A: Upon entering my sophomore year, I published my first book. The 250-page book is a collection of point-and-shoot photographs taken throughout the year by myself and my close friend Olivia Locher. It's essentially a yearbook, but the pictures are far from the type you'd expect to see in a school yearbook and instead entertains images of those around us getting too wild. 

Q: How often do you photograph and what do you enjoy most about it?

A: I am always photographing! I am always conjuring new ideas for work and looking for new places to shoot and explore. I've always got a point and shoot in my purse. The most wonderful thing about photography is that a moment can make you laugh or smile, and a picture of that moment has the same ability. As I said - It's magical.

 You can find Vanessa’s work online at VanessaKowalski.com.

Another emerging artist, Ryan Kalentkowski, is a painter and graduate of Berlin High School class of 2009. His paintings are unequivocally phenomenal. He sat down with me as well to discuss his career path and what he loves to paint.

Q: When did you start painting?

A: I've been drawing and doing things of that sort since I was very young in elementary school. I started messing with the idea of painting when I was 15 but started thinking of it more seriously around 16-17.

Q: Why did you start?

A: I started because I suppose I wanted to find something that interested me in visual art. I had previously wanted to get into animation since about second grade, but that idea had faded away completely by the time I got into high school.

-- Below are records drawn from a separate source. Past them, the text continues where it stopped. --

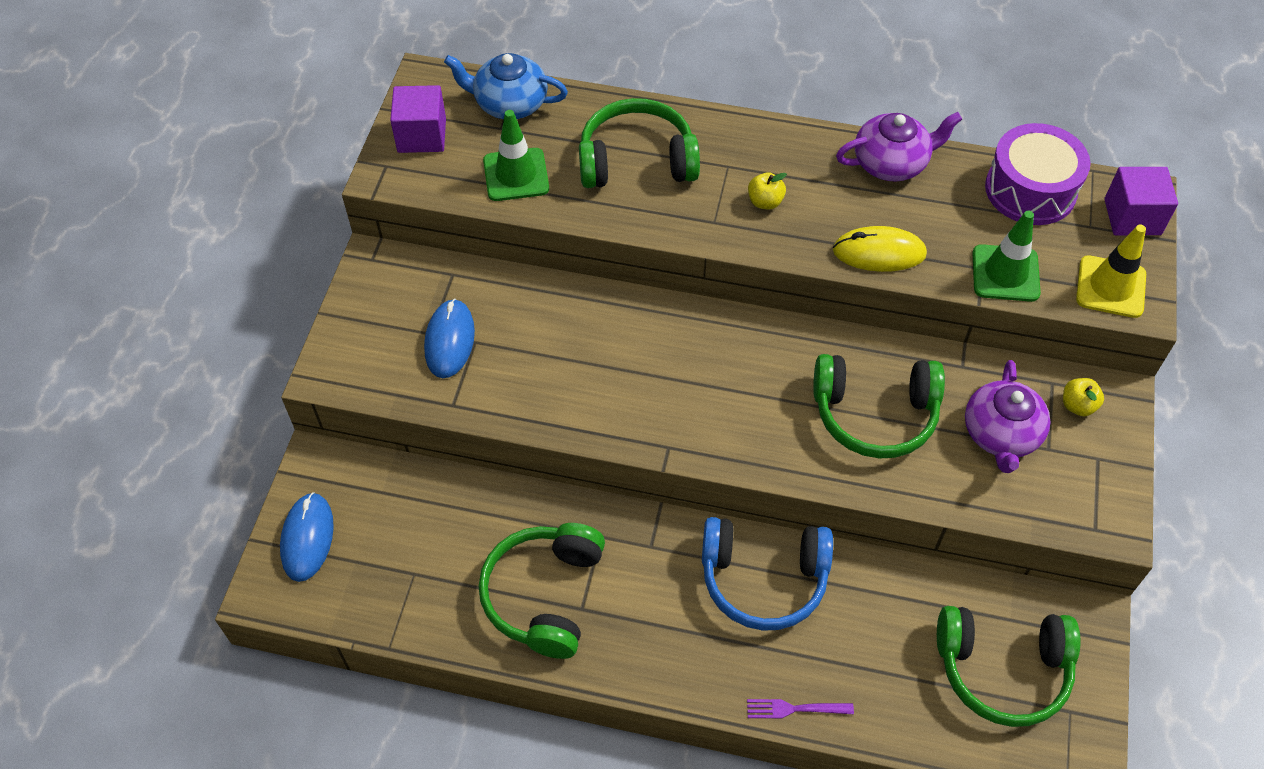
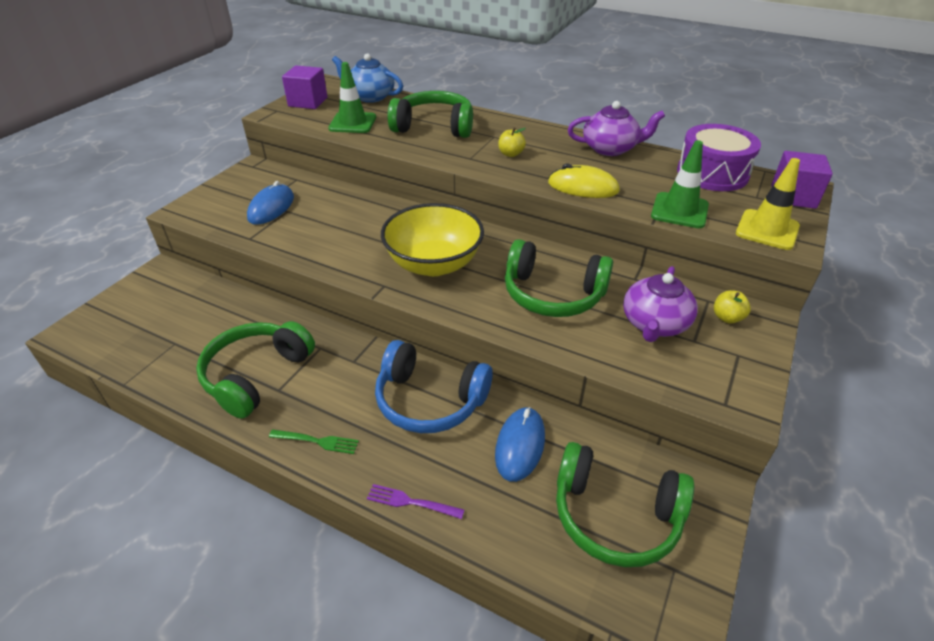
camera: 15 degrees right, 15 degrees down
(307, 538) = (121, 309): blue mouse -> blue mouse (520, 445)
(661, 664) = (317, 441): none -> green fork
(714, 397) = (434, 264): none -> yellow bowl

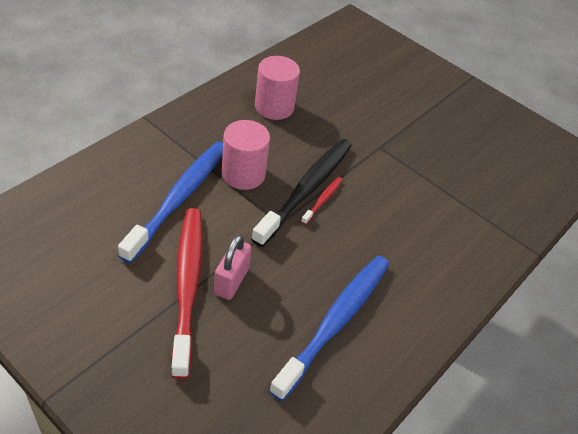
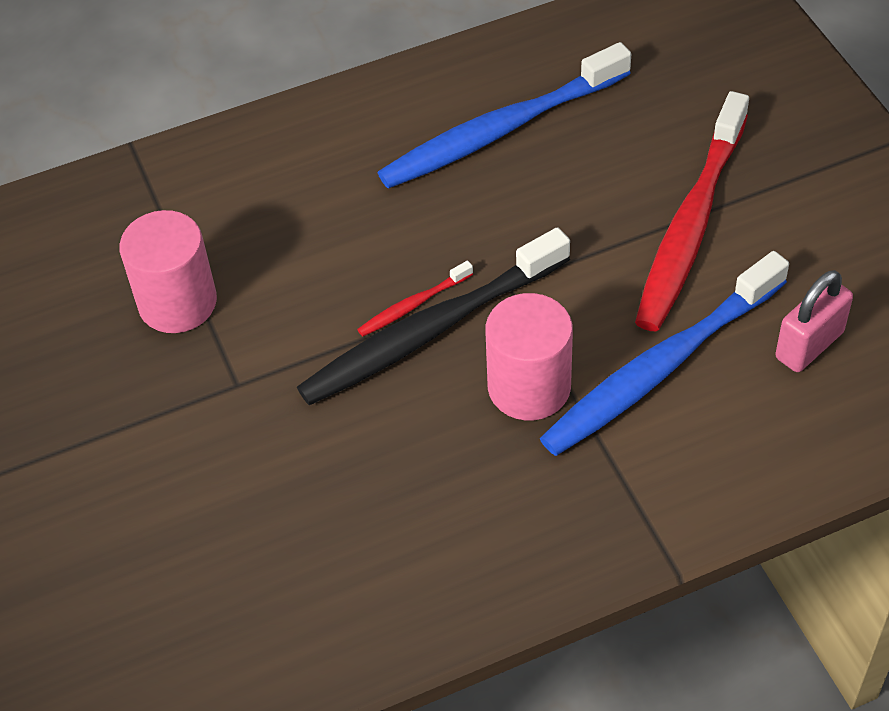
camera: 145 degrees left, 5 degrees up
(231, 281) = (624, 215): pink padlock -> pink padlock (809, 345)
(274, 107) = (393, 531): pink cylinder -> pink cylinder (177, 303)

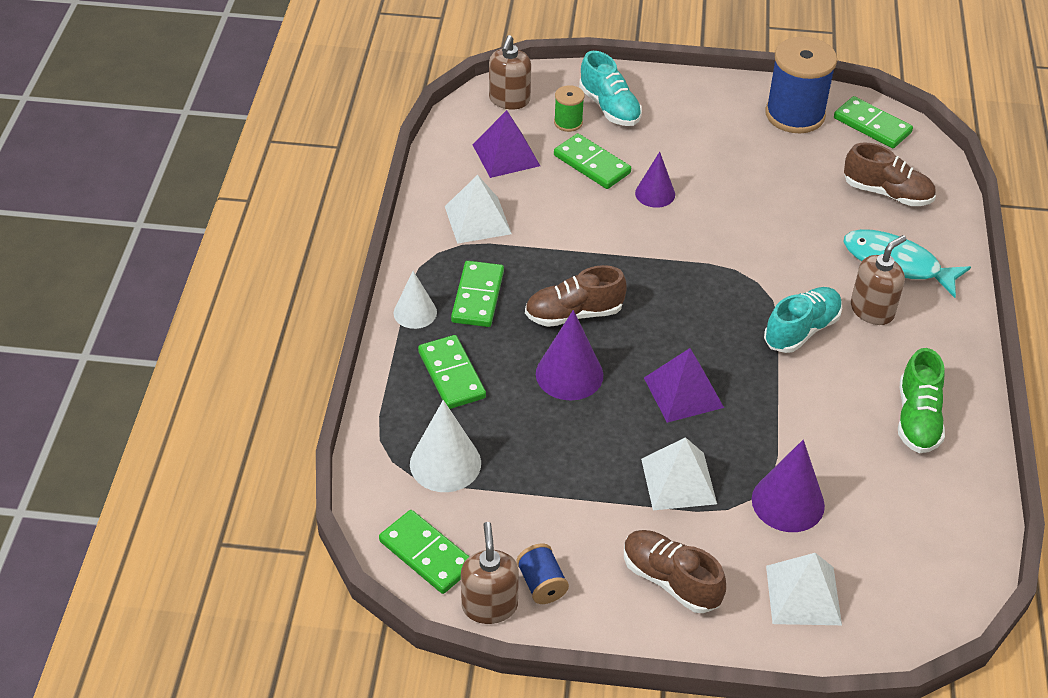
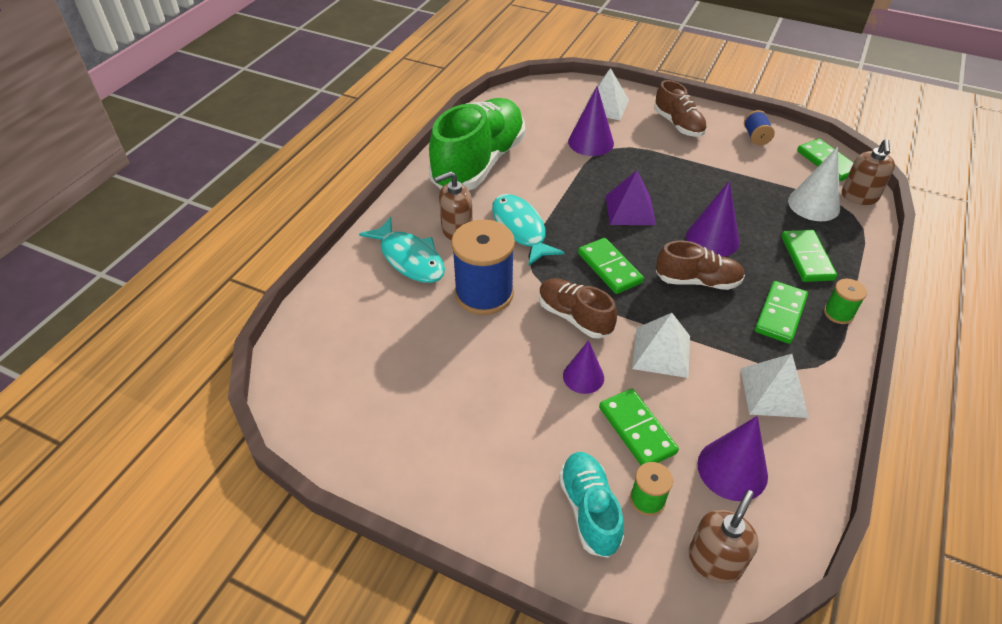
camera: 160 degrees left, 0 degrees up
(415, 312) = (838, 313): white cone -> green spool
(489, 605) = (788, 134): brown soap dispenser -> brown soap dispenser (859, 197)
(506, 155) = (732, 469): purple pyramid -> purple cone
(678, 481) = (655, 164): white pyramid -> white pyramid (661, 352)
(795, 114) = (382, 437): blue spool -> blue spool (484, 293)
(801, 330) = (520, 229): turquoise shoe -> turquoise fish
(872, 125) = (313, 400): green domino -> green domino (609, 268)
(887, 193) = (364, 321): brown shoe -> brown shoe (574, 317)
(917, 419) = (479, 163): green shoe -> green shoe, size x1.94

Q: What influenced you when you first started and what influences you now?

A: I was influenced by the album cover of The Stone Roses' first album, where there was a painting that mimicked the style of Jackson Pollock and slices of an orange. I liked Jackson Pollock and that whole splatter painting thing because I figured that I could also do that. I also liked the idea of pop art, as well as others types of painters like Piet Mondrian. 

Q: Who are your influences?

A: I really got into the Bay Area Figurative painters, people like Egon Schiele, Lucian Freud, Francis Bacon, Edvard Munch, Rembrandt, Utagawa Hiroshige, and so many more. Also, some of my friends and people I've worked with: Noé Jimenez, Heather Hill-Young, Tim Olech, Chris Pianka, Scott Hadfield and the list goes on...

Q: What type of art do you normally paint?

A: I've been really interested in abstracting the human figure and placing it in some sort of space.

Q: Tell me about after high school. Where do you go now and what do you plan on doing in the next 10 years?

A: I went to Montserrat College of Art for a year and currently study at Paier College of Art. I'm not quite sure exactly what I will be doing, but I do plan to move to a big city, maybe Boston. 

Q: Any significant achievements you would like for me to know about?

A: I recently made a personal "breakthrough," in that I figured out a basic idea for which I can really work with, as far as how I'd like to portray the figures that I paint.

Q: How often do you paint and how long does an artwork usually take?

A: I usually try to continue work on a painting when the surface dries enough for me to work over it. Sometimes it's everyday for a time, or every other day, or sometimes it takes a week. In that case, I work on something else until I can resume. I usually spend 2-4 weeks consistently working on something, if not longer.